The Crusader Newspaper Group

Report shows disparities in bank lending

Banks lend to wealthier, whiter, and urban Illinois communities while rural, lower-income, and minority areas struggle

A new report released recently by Woodstock Institute finds small businesses in lower-income areas and communities of color received fewer bank loans than businesses in higher-income and predominantly white areas across Illinois. The report Patterns of Disparity: Small Business Lending in Illinois examines and compares lending reported by banks under the Community Reinvestment Act (CRA) in the Bloomington, Carbondale, Champaign-Urbana/Danville, Chicago, Metro East, Moline-Rock Island, Rockford, Peoria, and Springfield/Decatur regions.

The report builds on Woodstock Institute’s 2017 four-part series of research reports examining small business owners’ access to traditional bank loans in eight major metropolitan areas.

Across the state, racial and economic lending disparities persist. Businesses in low- and moderate-income census tracts received a smaller share of bank loans than businesses in higher-income areas. Likewise, small businesses in areas with majority non-white residents received fewer loans than businesses in predominantly white areas.

The report also notes a sluggish, uneven recovery since the Great Recession in each of the nine Illinois regions. The sluggish recovery was most pronounced in rural regions. Only Chicago and the Metro East regions saw lending above 2,000 levels, and only the Chicago region’s lending level matched the national level.

The report provides several recommendations for policymakers, regulators, banks, and non-banks that make loans to small businesses. The report’s top recommendation is that the Consumer Financial Protection Bureau and the Department of Justice conduct an investigation to determine the degree to which racial discrimination is at the root of the disparities identified in this and other similar reports. The report recommends that banks, too, play a role in trying to alleviate the disparities by providing better training of loan officers and by conducting periodic internal mystery shopping. The recommendation cites a 2017 study by the National Community Reinvestment Coalition finding that banks were twice as likely to offer white entrepreneurs help with their loan applications as they were to offer help to Black entrepreneurs.

To help small business borrowers avoid getting caught in a debt trap similar to the way payday loans ensnare individual borrowers, the report recommends that the law require non-bank lenders to determine whether a small business borrower can actually afford to repay the loan before making the loan. A bill intending to accomplish this was introduced in the Illinois State Senate in 2016 (SB 2865; D-Collins) and unleashed a fury of opposition by the industry. The report further recommends that states and the federal government follow the lead of California, which recently passed a law (SB 1235) requiring non-bank lenders to disclose the annual percentage rate (APR) of their loans. Individuals are entitled to that disclosure under the Truth in Lending Act, but only in California are small business borrowers entitled to this information.
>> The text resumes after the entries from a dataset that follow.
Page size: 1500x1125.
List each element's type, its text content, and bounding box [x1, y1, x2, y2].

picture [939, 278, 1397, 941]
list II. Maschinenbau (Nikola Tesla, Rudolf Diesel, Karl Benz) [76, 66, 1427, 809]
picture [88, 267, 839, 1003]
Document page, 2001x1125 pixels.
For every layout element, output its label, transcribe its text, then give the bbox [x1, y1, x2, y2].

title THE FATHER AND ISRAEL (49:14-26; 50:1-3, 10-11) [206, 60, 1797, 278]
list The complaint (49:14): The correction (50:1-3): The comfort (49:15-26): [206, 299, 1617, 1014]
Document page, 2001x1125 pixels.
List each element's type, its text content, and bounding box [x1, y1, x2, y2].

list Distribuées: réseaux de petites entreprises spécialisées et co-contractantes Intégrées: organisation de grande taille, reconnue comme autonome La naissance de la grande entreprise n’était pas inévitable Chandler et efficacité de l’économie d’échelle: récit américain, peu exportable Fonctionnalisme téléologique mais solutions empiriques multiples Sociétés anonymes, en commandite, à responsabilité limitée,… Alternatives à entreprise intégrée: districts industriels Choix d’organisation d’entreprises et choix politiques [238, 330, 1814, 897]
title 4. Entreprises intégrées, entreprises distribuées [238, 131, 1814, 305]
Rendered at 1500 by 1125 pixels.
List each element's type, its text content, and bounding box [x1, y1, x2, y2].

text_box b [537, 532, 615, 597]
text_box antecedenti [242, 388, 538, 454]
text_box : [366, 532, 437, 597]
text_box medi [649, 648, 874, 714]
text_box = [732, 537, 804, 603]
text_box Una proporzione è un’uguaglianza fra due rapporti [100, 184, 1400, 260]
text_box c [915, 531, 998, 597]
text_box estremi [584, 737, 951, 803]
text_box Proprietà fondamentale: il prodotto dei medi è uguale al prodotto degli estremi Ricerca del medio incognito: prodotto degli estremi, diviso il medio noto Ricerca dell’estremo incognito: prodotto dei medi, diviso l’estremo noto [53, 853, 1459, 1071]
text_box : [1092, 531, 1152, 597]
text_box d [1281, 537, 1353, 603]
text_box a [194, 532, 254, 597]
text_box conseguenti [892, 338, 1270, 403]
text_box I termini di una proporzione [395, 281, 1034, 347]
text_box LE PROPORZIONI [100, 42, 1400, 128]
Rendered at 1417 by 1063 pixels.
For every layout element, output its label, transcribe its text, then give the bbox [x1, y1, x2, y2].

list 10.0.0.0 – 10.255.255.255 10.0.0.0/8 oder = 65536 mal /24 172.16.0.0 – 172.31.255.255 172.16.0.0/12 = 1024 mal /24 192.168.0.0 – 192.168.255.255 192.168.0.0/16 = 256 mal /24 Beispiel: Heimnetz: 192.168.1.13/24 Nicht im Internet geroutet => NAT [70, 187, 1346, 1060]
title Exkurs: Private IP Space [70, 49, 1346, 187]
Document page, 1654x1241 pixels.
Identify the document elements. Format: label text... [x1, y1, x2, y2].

“The fight for fair lending is far from over,” said Woodstock Institute President Dory Rand. “Banks and policymakers should be pro-active in reversing these trends so that it’s no longer the norm that whiter and wealthier neighborhoods receive a disproportionate share of small business loans. That’s why we advocate for strong, sensible regulation, such as a more robust and modern Community Reinvestment Act, to hold banks accountable to meet community needs, including access to business capital.”

“I’ve been my own bank. No one should have to do that,” noted Marcus Pickett, owner of Temperature Doctors Heating & Cooling, Inc., who struggles to obtain the capital he needs to grow the first and only African American-owned HVAC business in Rockford, Illinois.

“I’m not really able to go full throttle like I would like to with my business because of the fact that I can’t get capital,” confirmed Jemiyah Beard, a small business owner in Champaign, Illinois, who cannot obtain a traditional bank loan so her new business, Mary’s Master Cleaning Service, can bid on contracts and hire formerly incarcerated people who need jobs.

Illinois Black Chamber of Commerce Executive Vice President Deavay Tyler explained, “We know a lack of capital is the one, universal thing that holds all entrepreneurs back. No matter how good the business plan, Black business owners, especially those outside Chicago, can’t seem to break through. The examples highlighted in this report unfortunately are not the exception, but the rule. We are confident that our members can create jobs for their communities because we’ve seen it happen, we just need the banks to see it too.”